## Required action
Write out the entries exactly, leaving out every picture.

## Record extracts
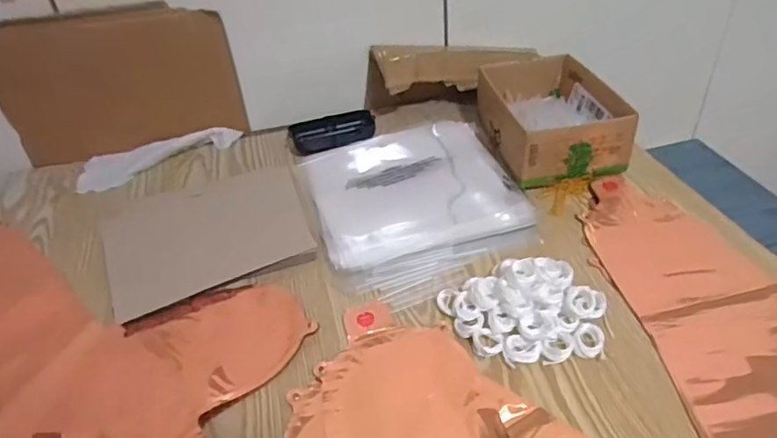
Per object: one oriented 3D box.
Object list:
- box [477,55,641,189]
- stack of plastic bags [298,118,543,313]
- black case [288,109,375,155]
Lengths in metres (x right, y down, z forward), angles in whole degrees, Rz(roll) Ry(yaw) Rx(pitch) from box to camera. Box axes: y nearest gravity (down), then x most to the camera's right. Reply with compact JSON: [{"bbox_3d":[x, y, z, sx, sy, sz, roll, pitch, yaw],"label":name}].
[{"bbox_3d":[0.190,-0.123,0.656,0.130,0.069,0.198,-9,39,-4],"label":"box"},{"bbox_3d":[0.032,-0.025,0.596,0.221,0.019,0.265,-14,40,-10],"label":"stack of plastic bags"},{"bbox_3d":[-0.073,-0.115,0.719,0.110,0.023,0.064,-7,39,-2],"label":"black case"}]

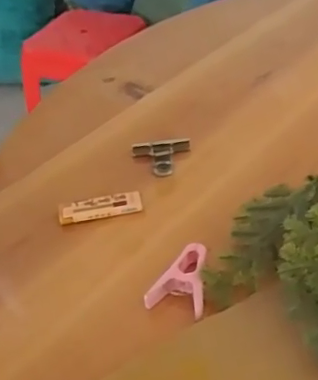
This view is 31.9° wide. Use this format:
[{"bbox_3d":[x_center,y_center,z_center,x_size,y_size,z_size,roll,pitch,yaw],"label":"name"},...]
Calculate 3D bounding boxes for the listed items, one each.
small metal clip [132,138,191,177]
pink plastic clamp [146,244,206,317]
[{"bbox_3d":[0.003,-0.042,0.586,0.062,0.022,0.054,-7,39,0],"label":"small metal clip"},{"bbox_3d":[0.020,0.071,0.450,0.045,0.021,0.063,8,42,18],"label":"pink plastic clamp"}]

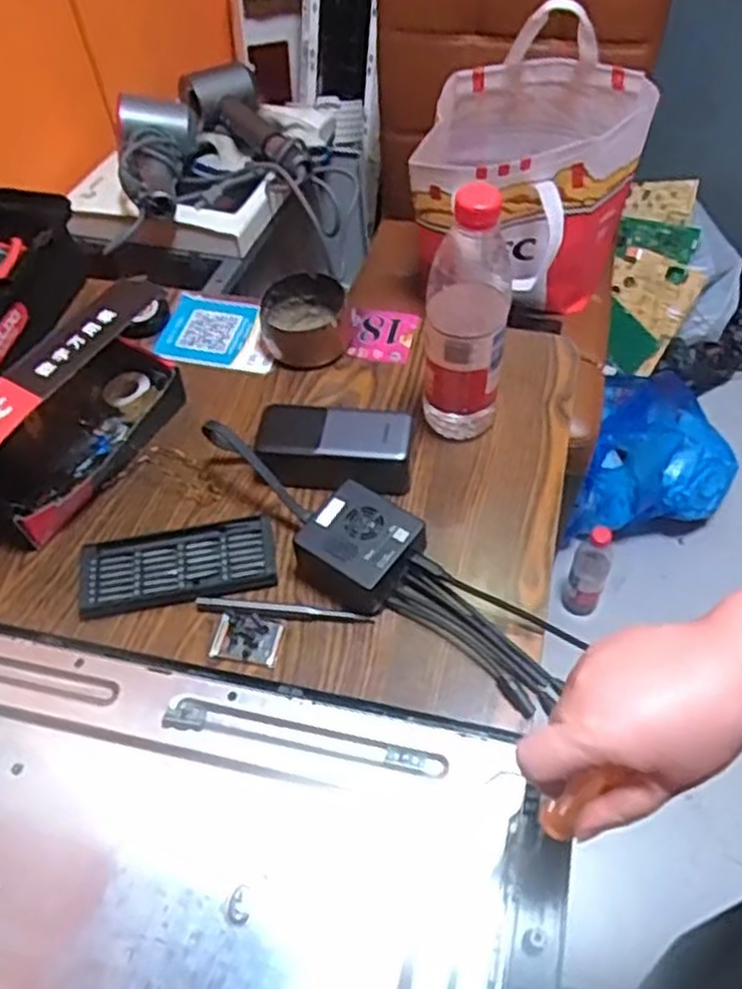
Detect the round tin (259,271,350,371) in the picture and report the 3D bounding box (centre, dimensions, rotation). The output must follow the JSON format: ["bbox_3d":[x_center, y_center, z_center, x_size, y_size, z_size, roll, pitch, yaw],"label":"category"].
[{"bbox_3d":[-0.066,-0.173,0.783,0.083,0.054,0.091,-2,55,3],"label":"round tin"}]

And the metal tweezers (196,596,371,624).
[{"bbox_3d":[-0.068,0.091,0.615,0.136,0.006,0.012,4,52,5],"label":"metal tweezers"}]

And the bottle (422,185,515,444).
[{"bbox_3d":[0.079,-0.138,0.639,0.069,0.225,0.063,6,54,6],"label":"bottle"}]

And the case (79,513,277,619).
[{"bbox_3d":[-0.156,0.057,0.637,0.153,0.012,0.064,-8,51,-4],"label":"case"}]

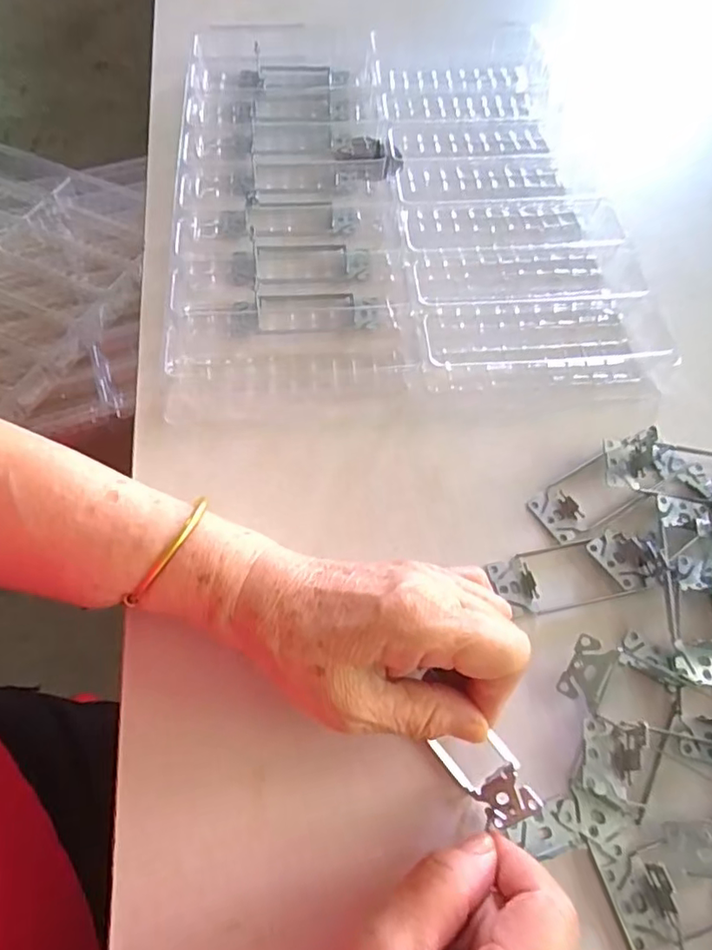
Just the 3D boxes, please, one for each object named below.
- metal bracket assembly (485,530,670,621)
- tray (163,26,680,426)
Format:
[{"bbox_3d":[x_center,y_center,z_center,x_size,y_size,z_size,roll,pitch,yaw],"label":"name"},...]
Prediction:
[{"bbox_3d":[0.127,0.053,0.321,0.091,0.019,0.038,-12,63,-7],"label":"metal bracket assembly"},{"bbox_3d":[0.117,-0.241,0.471,0.175,0.029,0.414,-4,63,-3],"label":"tray"}]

## Exercise solution
Per object: one oriented 3D box.
Object list:
- box [477,55,641,189]
- stack of plastic bags [298,118,543,313]
- black case [288,109,375,155]
Lengths in metres (x right, y down, z forward), angles in whole degrees, Rz(roll) Ry(yaw) Rx(pitch) from box to camera. Box axes: y nearest gravity (down), then x most to the camera's right. Reply with compact JSON: [{"bbox_3d":[x, y, z, sx, sy, sz, roll, pitch, yaw],"label":name}].
[{"bbox_3d":[0.190,-0.123,0.656,0.130,0.069,0.198,-9,39,-4],"label":"box"},{"bbox_3d":[0.032,-0.025,0.596,0.221,0.019,0.265,-14,40,-10],"label":"stack of plastic bags"},{"bbox_3d":[-0.073,-0.115,0.719,0.110,0.023,0.064,-7,39,-2],"label":"black case"}]

This view is 31.9° wide. Use this format:
[{"bbox_3d":[x_center,y_center,z_center,x_size,y_size,z_size,roll,pitch,yaw],"label":"name"},...]
Calculate 3D bounding boxes for the listed items, one each.
small metal clip [132,138,191,177]
pink plastic clamp [146,244,206,317]
[{"bbox_3d":[0.003,-0.042,0.586,0.062,0.022,0.054,-7,39,0],"label":"small metal clip"},{"bbox_3d":[0.020,0.071,0.450,0.045,0.021,0.063,8,42,18],"label":"pink plastic clamp"}]

Detect the round tin (259,271,350,371) in the picture and report the 3D bounding box (centre, dimensions, rotation). The output must follow the JSON format: ["bbox_3d":[x_center, y_center, z_center, x_size, y_size, z_size, roll, pitch, yaw],"label":"category"].
[{"bbox_3d":[-0.066,-0.173,0.783,0.083,0.054,0.091,-2,55,3],"label":"round tin"}]

And the metal tweezers (196,596,371,624).
[{"bbox_3d":[-0.068,0.091,0.615,0.136,0.006,0.012,4,52,5],"label":"metal tweezers"}]

And the bottle (422,185,515,444).
[{"bbox_3d":[0.079,-0.138,0.639,0.069,0.225,0.063,6,54,6],"label":"bottle"}]

And the case (79,513,277,619).
[{"bbox_3d":[-0.156,0.057,0.637,0.153,0.012,0.064,-8,51,-4],"label":"case"}]

Just the 3D boxes, please, one for each object named below.
- metal bracket assembly (485,530,670,621)
- tray (163,26,680,426)
Format:
[{"bbox_3d":[x_center,y_center,z_center,x_size,y_size,z_size,roll,pitch,yaw],"label":"name"},...]
Prediction:
[{"bbox_3d":[0.127,0.053,0.321,0.091,0.019,0.038,-12,63,-7],"label":"metal bracket assembly"},{"bbox_3d":[0.117,-0.241,0.471,0.175,0.029,0.414,-4,63,-3],"label":"tray"}]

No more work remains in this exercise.